Mitarbeiterinnen und Mitarbeiter der Konzernrevision sollen das System für ihre Arbeit nutzen können. Diese übergreifende Abteilung überprüft betriebswirtschaftliche Prozesse in Unter-Einheiten wie dem Einkauf oder Vertrieb der einzelnen Marken von Volkswagen und sucht nach allem, was dem Unternehmen Schaden zufügen könnte. Der Konzern verwendet bereits sogenannte Massendatenanalysen, um die Berge von Geschäftsdaten zu verarbeiten, die in jeder der zwölf Marken anfallen. „Dabei suchen die Revisoren allerdings typischerweise nach bereits bekannten Anomalien, und sie fokussieren sich bislang ausschließlich auf strukturierte – also tabellarisch darstellbare – Daten“, berichtet Schumann.
Nonnenmacher, externer Doktorand der Universität Oldenburg im Volkswagen-Konzern, entwickelt einen neuen Analyseansatz für strukturierte Daten, der ohne Vorannahmen zu möglichen Auffälligkeiten auskommt. Schumann fokussiert sich hingegen auf Verfahren zur Analyse von unstrukturierten Unternehmensdaten. Der Wirtschaftsinformatiker testet derzeit unterschiedliche Verfahren aus der Computerlinguistik, einem Fachgebiet zur maschinellen Verarbeitung natürlicher Sprache. Wörter, Sätze oder ganze Absätze in Textdokumenten werden dabei in mathematische Größen umgewandelt. Durch deren Analyse, das sogenannte „Text Mining“, lassen sich Dokumenten komplexe Informationen entnehmen, etwa Stimmungen, Widersprüche oder Tendenzen zur Verschleierung.
Um herauszufinden, was für ihre Projektpartner bei Volkswagen tatsächlich relevant ist, haben Schumann und Nonnenmacher eine Reihe von Interviews mit Revisoren geführt. „Das Expertenwissen spielt in allen unseren Projekten eine tragende Rolle, um die Ergebnisse zu interpretieren und das jeweilige Modell zu validieren“, betont Marx Gómez.
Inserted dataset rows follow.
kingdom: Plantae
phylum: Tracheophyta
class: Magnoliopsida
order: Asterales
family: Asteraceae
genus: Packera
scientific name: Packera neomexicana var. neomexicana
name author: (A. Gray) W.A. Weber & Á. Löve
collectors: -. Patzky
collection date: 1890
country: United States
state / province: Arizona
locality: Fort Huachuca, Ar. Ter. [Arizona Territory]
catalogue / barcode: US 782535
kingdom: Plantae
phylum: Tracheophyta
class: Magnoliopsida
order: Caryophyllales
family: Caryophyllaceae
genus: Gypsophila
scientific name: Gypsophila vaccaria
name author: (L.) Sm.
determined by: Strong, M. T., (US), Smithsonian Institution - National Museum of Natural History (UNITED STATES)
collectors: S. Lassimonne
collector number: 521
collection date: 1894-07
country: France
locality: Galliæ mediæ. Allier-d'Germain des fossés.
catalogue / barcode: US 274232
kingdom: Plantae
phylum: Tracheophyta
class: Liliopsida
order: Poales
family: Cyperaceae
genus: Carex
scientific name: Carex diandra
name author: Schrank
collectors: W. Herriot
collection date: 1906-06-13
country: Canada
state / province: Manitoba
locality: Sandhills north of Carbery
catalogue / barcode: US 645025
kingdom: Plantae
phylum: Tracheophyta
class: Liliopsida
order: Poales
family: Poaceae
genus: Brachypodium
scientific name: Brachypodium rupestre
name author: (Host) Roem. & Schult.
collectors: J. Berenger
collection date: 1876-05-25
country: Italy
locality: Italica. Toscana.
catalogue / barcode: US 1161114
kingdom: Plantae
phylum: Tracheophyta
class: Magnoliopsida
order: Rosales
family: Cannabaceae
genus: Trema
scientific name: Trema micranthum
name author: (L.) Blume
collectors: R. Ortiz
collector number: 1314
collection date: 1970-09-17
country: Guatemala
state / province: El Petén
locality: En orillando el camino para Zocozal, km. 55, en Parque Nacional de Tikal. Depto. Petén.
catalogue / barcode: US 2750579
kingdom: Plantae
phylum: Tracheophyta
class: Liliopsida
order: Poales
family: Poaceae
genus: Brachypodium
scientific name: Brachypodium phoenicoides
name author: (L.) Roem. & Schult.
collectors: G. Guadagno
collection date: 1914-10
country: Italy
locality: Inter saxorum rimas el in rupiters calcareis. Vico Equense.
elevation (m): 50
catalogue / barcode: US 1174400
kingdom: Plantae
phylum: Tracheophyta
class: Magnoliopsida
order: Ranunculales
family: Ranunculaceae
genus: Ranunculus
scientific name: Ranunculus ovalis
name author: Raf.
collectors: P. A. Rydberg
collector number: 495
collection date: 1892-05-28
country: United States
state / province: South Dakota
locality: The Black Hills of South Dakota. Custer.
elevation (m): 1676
Die Programme, die am Ende entstehen, können dann oft erstaunliche Dinge leisten. Bei DIfA soll das fertige System so funktionieren: Die Revisoren laden die zu prüfenden Daten hoch, egal ob strukturierte Tabellen oder unstrukturierte Texte. Das System hat rund zwei Dutzend verschiedene Verfahren zur Prüfung der Daten zur Auswahl und entscheidet selbstständig, welches davon es für die jeweilige Analyse einsetzt. Nach der Datenprüfung wirft das Programm diejenigen Datensätze aus, in denen es Anomalien gefunden hat, klassifiziert diese anhand eines Punktesystems – und liefert eine Erklärung, worin genau die Anomalie besteht. Für die Revisoren wäre das eine erhebliche Erleichterung: Die Risiken, die sich durch „Dark Data“ und bislang unentdeckte Unregelmäßigkeiten ergeben, wären dann erheblich kleiner.
Dieser Artikel stammt aus der aktuellen Ausgabe des Forschungsmagazins EINBLICKE.